If we select the first picture, we see this:


The model has already annotated the areas where it thinks is a an airplane in red. Interestingly now the model is a lot better than it originally was (when it only featured my pre-loaded images) as it now recognizes the DC-3 Dakota on top - that it has never seen before - as an airplane! And even the X-15 (the black thing on the left ) is recognized. Although the X-15 had a few entries in the training images it barely looks like an airplane (for all intents and purpose it was more a spaceship with wings to facilitate a landing).

I digress. You need to click every area you want to confirm:


And when you are done, and all relevant areas are white:


Simply click the X top right. The image will now disappear from the "Predictions" list and end up in the "Training images" list

Some interesting things to note

The model really improved from adding the new images. Not only did it recognize the DC3 'Dakota' that had not been in the training images, but also this Tiger Moth model (the bright yellow one) that it had never  seen before:


Also, it stopped recognizing or doubting things like the HoloLens pouch that's lying there, and my headphones and hand were also recognized as 'definitely not an airplane'


Yet, I also learned it's dangerous to take the same background over and over again. Apparently the model starts to rely on that. If I put the Tiger Moth on a dark blue desk chair in stead of a light blue bed cover


Yes...  the model is quite confident airplane in the picture but it's not very good at pinpointing it.


And as far as the Curtiss P40 'Kittyhawk' goes - even though it has been featured extensively in both the original training pictures and the ones I added from the Predictions, this no is success either. The model is better at pinpointing the aircraft, but considerably less sure it is an aircraft. And the outer box, that includes the chair, gives a 30.5%. So in looks that to make this model even more reliable I still need more pictures but then on other background, more different lighting, etc.
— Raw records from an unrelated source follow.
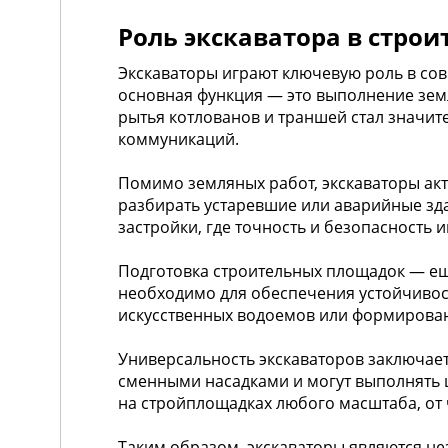
Роль экскаватора в стро
Экскаваторы играют ключевую роль в сов
основная функция — это выполнение земл
рытья котлованов и траншей стал значит
коммуникаций.
Помимо земляных работ, экскаваторы акт
разбирать устаревшие или аварийные зда
застройки, где точность и безопасность
Подготовка строительных площадок — ещ
необходимо для обеспечения устойчивост
искусственных водоемов или формирован
Универсальность экскаваторов заключае
сменными насадками и могут выполнять ш
на стройплощадках любого масштаба, от 
Таким образом, экскаваторы являются н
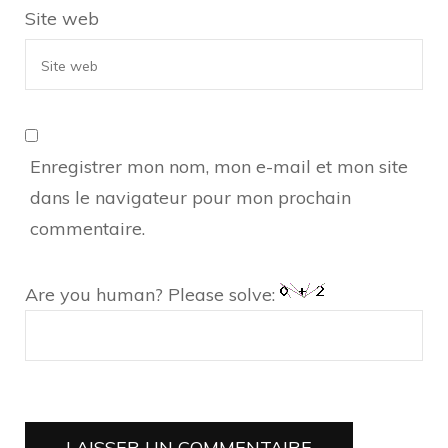
Site web
Enregistrer mon nom, mon e-mail et mon site
dans le navigateur pour mon prochain
commentaire.
Are you human? Please solve:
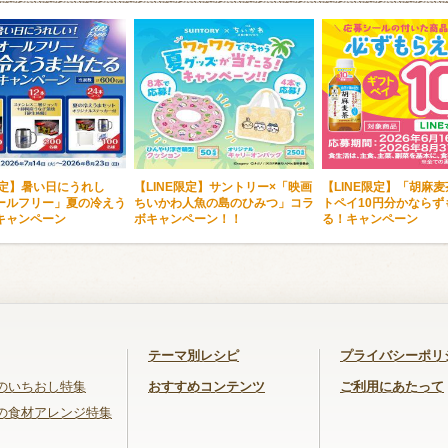
限定】暑い日にうれし
【LINE限定】サントリー×「映画
【LINE限定】「胡麻
ールフリー」夏の冷えう
ちいかわ人魚の島のひみつ」コラ
トペイ10円分かならず
キャンペーン
ボキャンペーン！！
る！キャンペーン
テーマ別レシピ
プライバシーポリ
のいちおし特集
おすすめコンテンツ
ご利用にあたって
の食材アレンジ特集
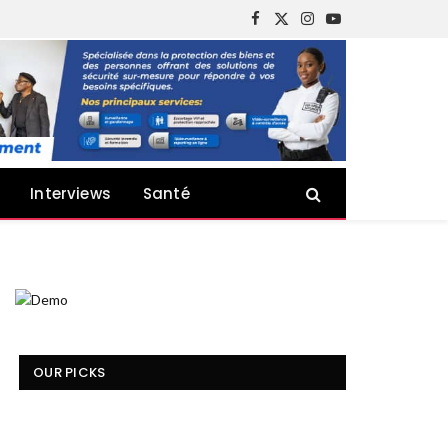
Facebook
X
Instagram
YouTube
(Twitter)
Interviews
Santé
OUR PICKS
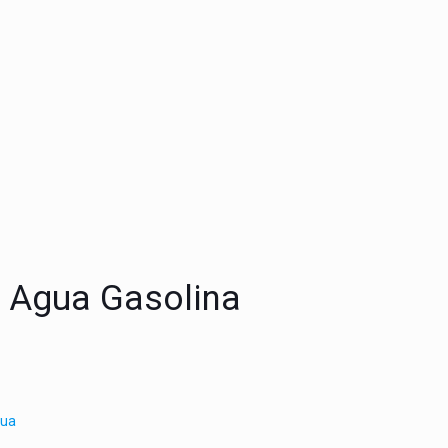
 Agua Gasolina
gua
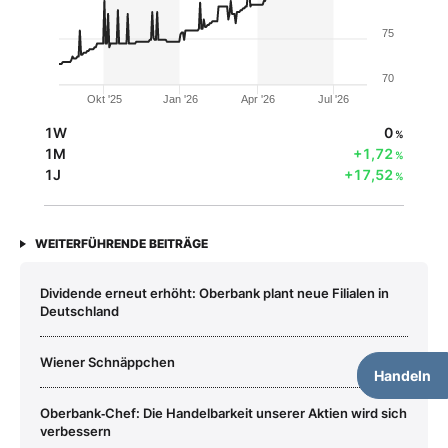
75
70
Okt '25
Jan '26
Apr '26
Jul '26
1W
0
%
1M
+1,72
%
1J
+17,52
%
WEITERFÜHRENDE BEITRÄGE
Dividende erneut erhöht: Oberbank plant neue Filialen in
Deutschland
Wiener Schnäppchen
Handeln
Oberbank‑Chef: Die Handelbarkeit unserer Aktien wird sich
verbessern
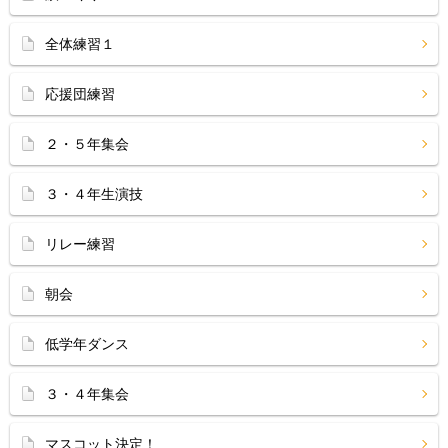
全体練習１
応援団練習
２・５年集会
３・４年生演技
リレー練習
朝会
低学年ダンス
３・４年集会
マスコット決定！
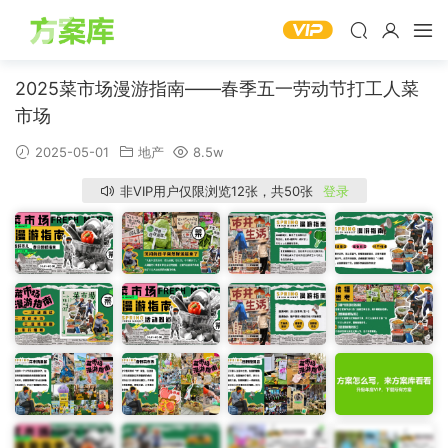
2025菜市场漫游指南——春季五一劳动节打工人菜
市场
2025-05-01
地产
8.5w
非VIP用户仅限浏览12张，共50张
登录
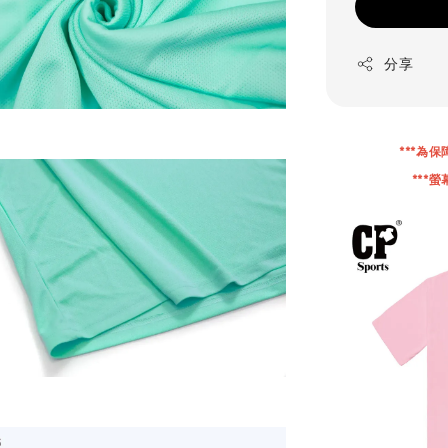
分享
***為
***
You don't have to take very much pictures up front to incrementally improve a Custom Vision Object Recognition model - you can just iterate on it's predictions and improve them. It feels a bit like teaching a toddler how to build something from Legos - you first show the principle, then let them muck around, and every time things goes wrong, you show how it should have been done. Gradually they get the message. Or at least, that's what you hope. ;)

No (new) code this time, as the code from last time is unchanged.

Disclaimer - I have no idea how much prediction pictures are stored and for how long - I can imagine not indefinitely, and not an unlimited amount. But I can't attach numbers to that.